Food prices remain high as Russia’s war in Ukraine drags on, exacerbating existing pressures from supply chain disruptions and climate change.

Arif Husain, chief economist for the United Nations World Food Program, said the war had “added fuel to the already burning fire”.

Ukraine is a major producer of commodities such as wheat, corn and sunflower oil. Although exports globally have been limited due to Russia’s aggression, Mr. Husain said that the global food crisis is not caused by food availability but by rising prices.

“This crisis is about affordability, which means food is available, but prices are really high,” he said on CNBC.Capital connection“in Monday.

Based on data from the Food and Agriculture Organization of the United Nations, global food prices in July were 13% higher than a year ago. And prices may continue to rise. In the worst case scenario, the UN estimates global food prices could rise 8.5% by 2027.

Fertilizer prices are also increasing, contributing to food prices costs are passed on to the consumer. Price increased after Russia – accounting for about 14% of global fertilizer exports – export restrictions. That has reduced crop yields.
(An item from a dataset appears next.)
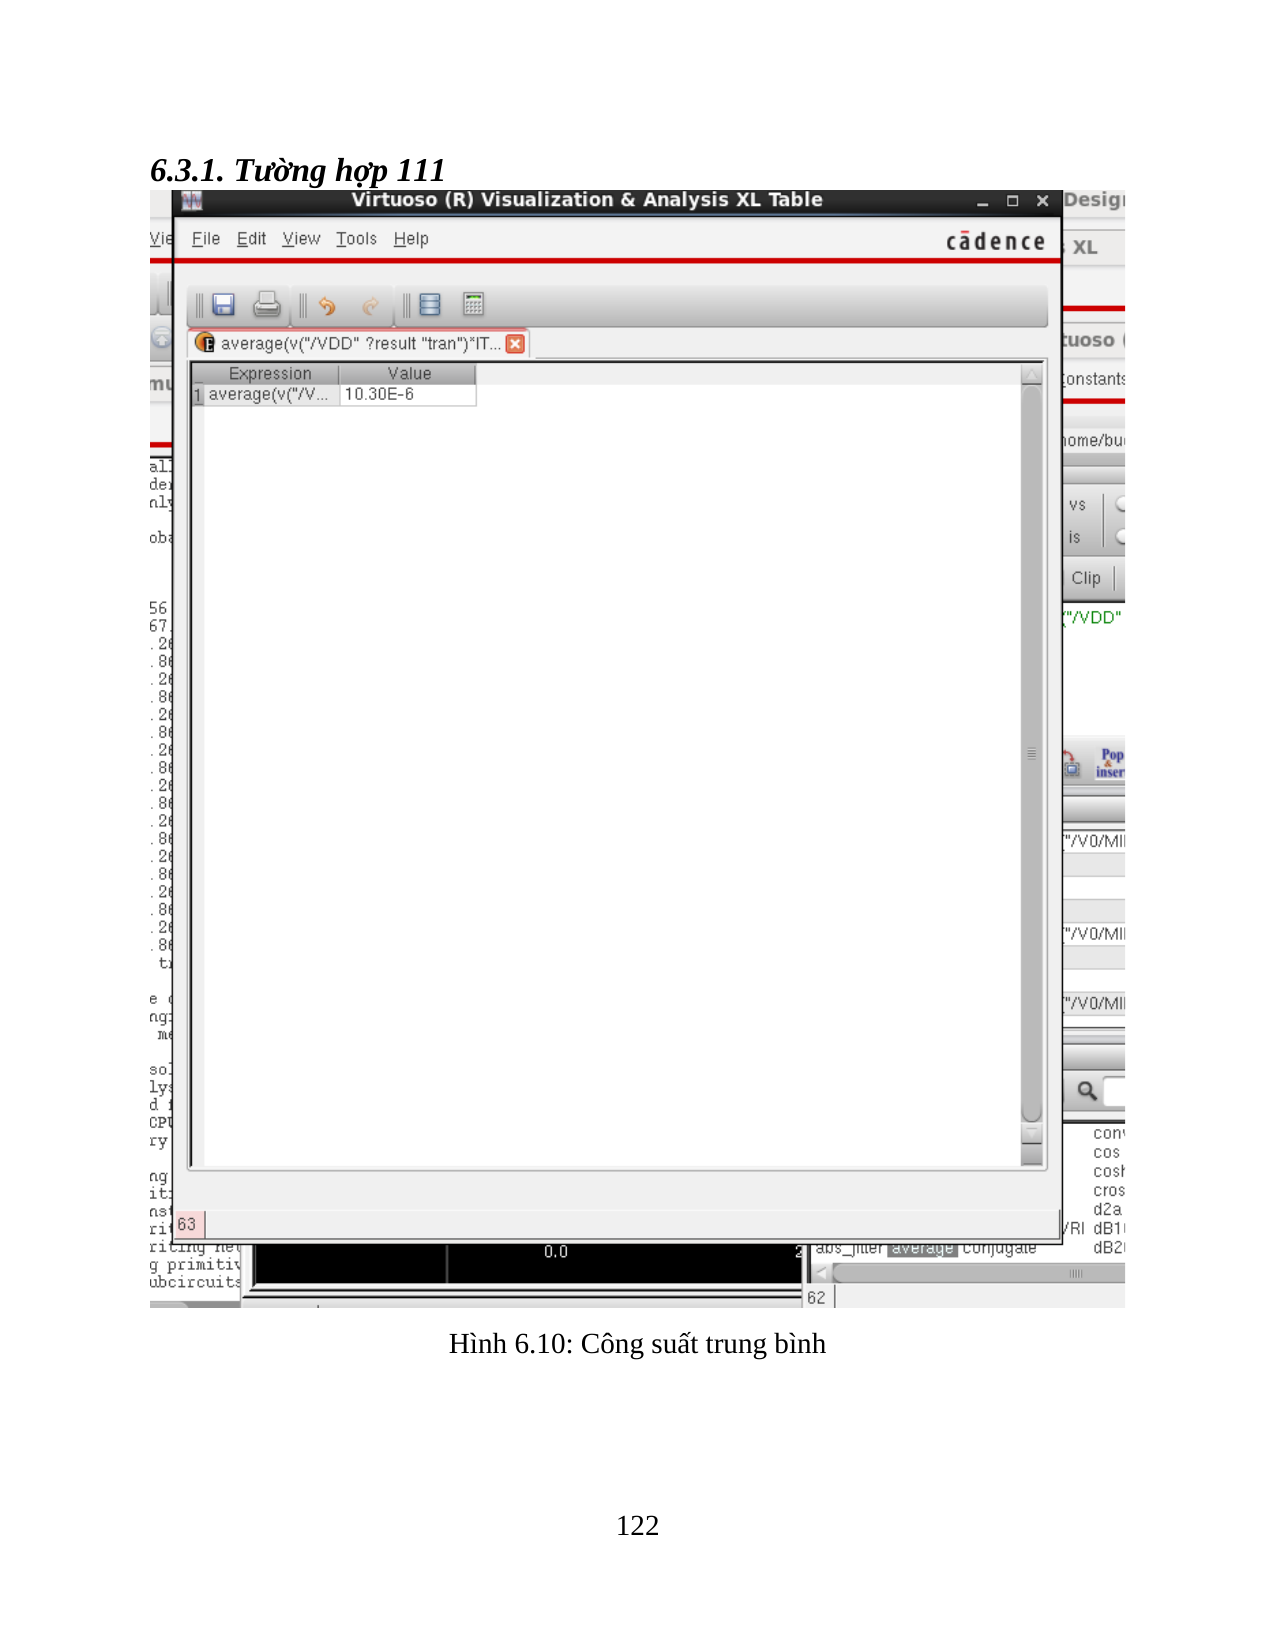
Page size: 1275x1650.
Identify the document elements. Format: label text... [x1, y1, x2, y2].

text Hình 6.10: Công suất trung bình [150, 1326, 1125, 1359]
subtitle 6.3.1. Tường hợp 111 [150, 150, 1125, 188]
picture [150, 190, 1125, 1308]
That, combined with high energy prices and supply chain disruptions, will affect responsiveness, said Mari Pangestu, Executive Director of Development Policy and Partnerships at the World Bank. of the World Bank on an increase in food production over the next two years. All that uncertainty could keep prices high beyond 2024, she said.
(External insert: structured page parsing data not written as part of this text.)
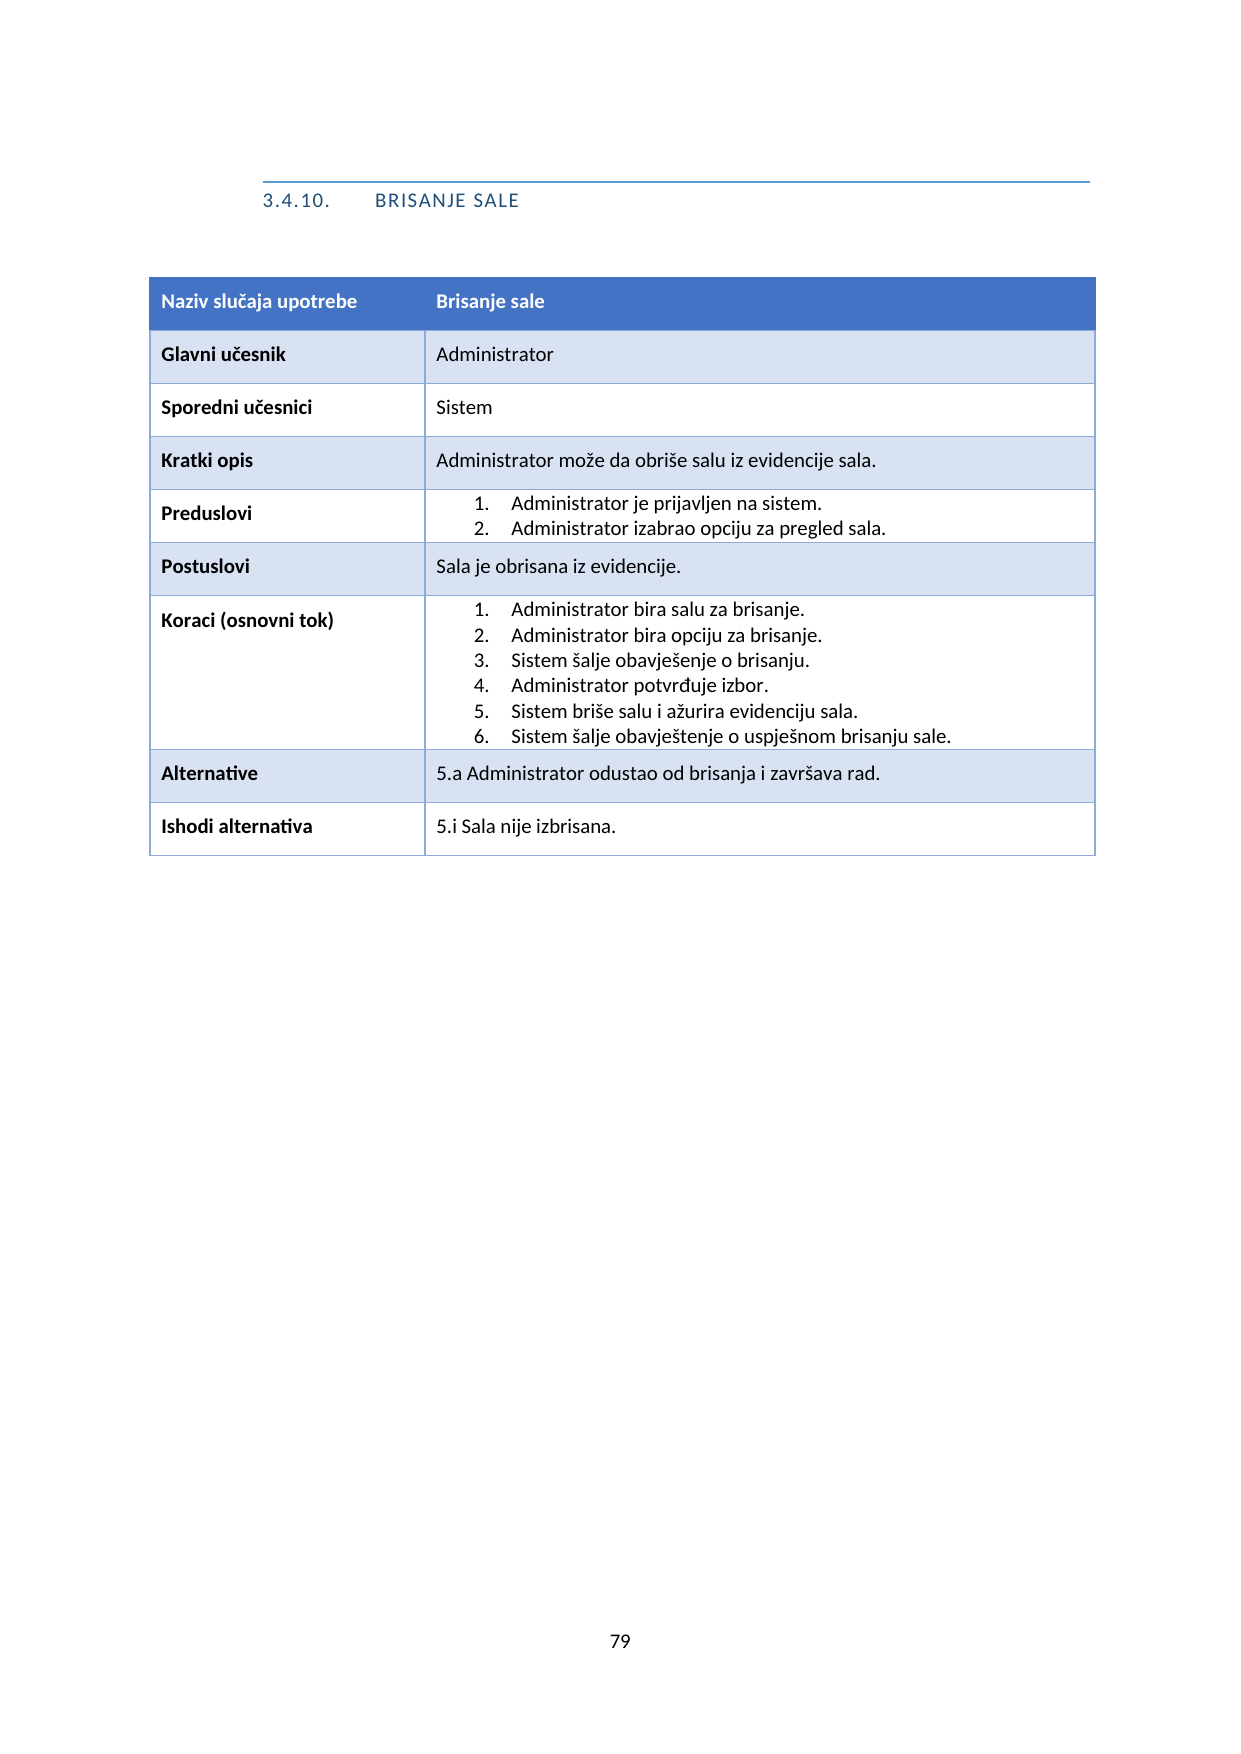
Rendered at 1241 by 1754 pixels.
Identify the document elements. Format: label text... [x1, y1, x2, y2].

table_cell Alternative [151, 750, 424, 802]
table_cell Administrator može da obriše salu iz evidencije sala. [426, 437, 1094, 489]
table_cell Kratki opis [151, 437, 424, 489]
table_header Naziv slučaja upotrebe [151, 278, 424, 330]
table_cell Koraci (osnovni tok) [151, 596, 424, 749]
table_cell Glavni učesnik [151, 331, 424, 383]
table_cell 5.a Administrator odustao od brisanja i završava rad. [426, 750, 1094, 802]
subtitle Brisanje sale [262, 182, 1090, 212]
table_cell Preduslovi [151, 490, 424, 542]
table_cell 5.i Sala nije izbrisana. [426, 803, 1094, 855]
table_cell Sporedni učesnici [151, 384, 424, 436]
table_cell Sistem [426, 384, 1094, 436]
table_cell Administrator [426, 331, 1094, 383]
table_header Brisanje sale [426, 278, 1094, 330]
table_cell Postuslovi [151, 543, 424, 595]
table_cell Administrator bira salu za brisanje. Administrator bira opciju za brisanje. Sistem šalje obavješenje o brisanju. Administrator potvrđuje izbor. Sistem briše salu i ažurira evidenciju sala. Sistem šalje obavještenje o uspješnom brisanju sale. [426, 596, 1094, 749]
table_cell Administrator je prijavljen na sistem. Administrator izabrao opciju za pregled sala. [426, 490, 1094, 542]
table_cell Sala je obrisana iz evidencije. [426, 543, 1094, 595]
table_cell Ishodi alternativa [151, 803, 424, 855]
While the UN’s Husain thinks the current crisis is largely rooted in issues of high prices and affordability, he says it could turn into a food supply crisis if the problem fertilizer is not resolved.

According to Husain, the United Nations estimates that the number of people in a “famine emergency,” which it defines as one step away from hunger, has increased from 135 million in 2019 to 135 million in 2019. 345 million people.

Heat wave in China

Extreme weather and climate change are also exacerbating global food insecurity. China, the world’s largest wheat producer, has suffered from several episodes of unsettled weather, ranging from flash floods to severe drought.

Earlier this month, water promulgate the first state of drought emergency as the central and southern provinces suffered weeks of intense heat, with temperatures in dozens of cities exceeding 40 degrees Celsius, or 104 degrees Fahrenheit. The heat wave hampered crop production and posed a danger dangerous for pets.

“Rice production is certainly very vulnerable to changes in weather temperatures,” said Bruno Carrasco, general manager of sustainability and climate change at the Asian Development Bank. “When we look at the overall food production supply in Asia-Pacific, about 60 percent of it is rainwater farming.”

He added: “We are very concerned about the overall weather phenomena we have seen and observed during the year.